Rate Performance and Long-term Cycling Performance of Full Cells

Electrochemical performance of full cells with Li-Ni macropore array anode and Li-Cu foil anode against LiFePO4 cathode: (A) Rate performance of both full batteries. (B) Typical voltage profiles of the LiFePO4 || Li-Cu foil battery. (C)Typical voltage profiles of the LiFePO4 || Li-Ni macropore array battery. (D) Cycling performances of both full batteries at 1 C.

Conclusion

In summary, we have demonstrated Ni macropore arrays on the Cu foil substrate as a functional host for Li deposition.

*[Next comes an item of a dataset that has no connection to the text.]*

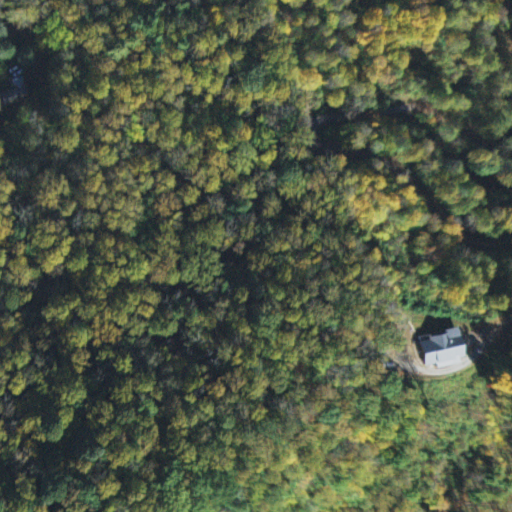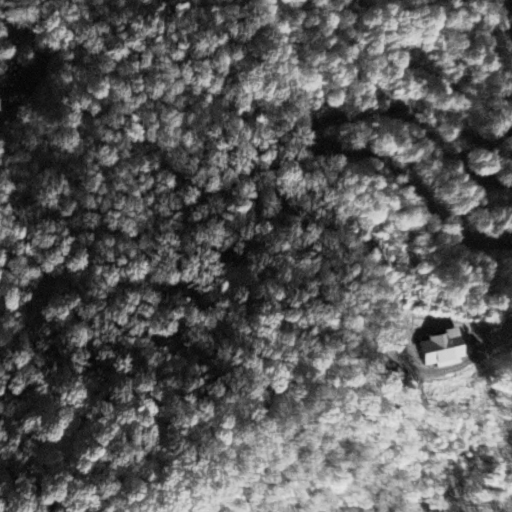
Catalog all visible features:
building: (437, 351)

Numerical simulation results and SEM images after cycling indicate that Li nucleation and deposition processes prefer to occur at the bottom of Ni macropore arrays owing to the regulated electric field distribution inside the electrode. The Ni macropore arrays structure can not only enhance the electrons transport between Li particles and current collector but also provide buffer spaces for accommodating Li deposition. Consequently, stable Li plating/stripping with small hysteresis confined in the Ni macropore arrays have been achieved. As a result, a high CE of above 97% can be maintained for over 400 cycles with a capacity of 1.0 mAh cm−2. The rationally designed Ni macropore array electrode fabricated by the rapid and scalable electrochemical deposition method presents a promising route to long-life and high-safety Li metal anodes for high-energy-density Li metal batteries.

Limitations of the Study

For the current study, the mass of the Cu foil substrate with the thickness of ∼11 μm is ∼9.3 mg cm−1, which inevitably increases the total weight of batteries. It is expected that a thinner Cu foil or ultrathin polymeric backbone on which a copper thin film is deposited may be used to increase the energy density of the electrode. In addition, future work focusing on the modification of electrolytes is needed to further enhance the Coulombic efficiency to meet the requirements of commercial lithium ion batteries.

Methods

All methods can be found in the accompanying Transparent Methods supplemental file.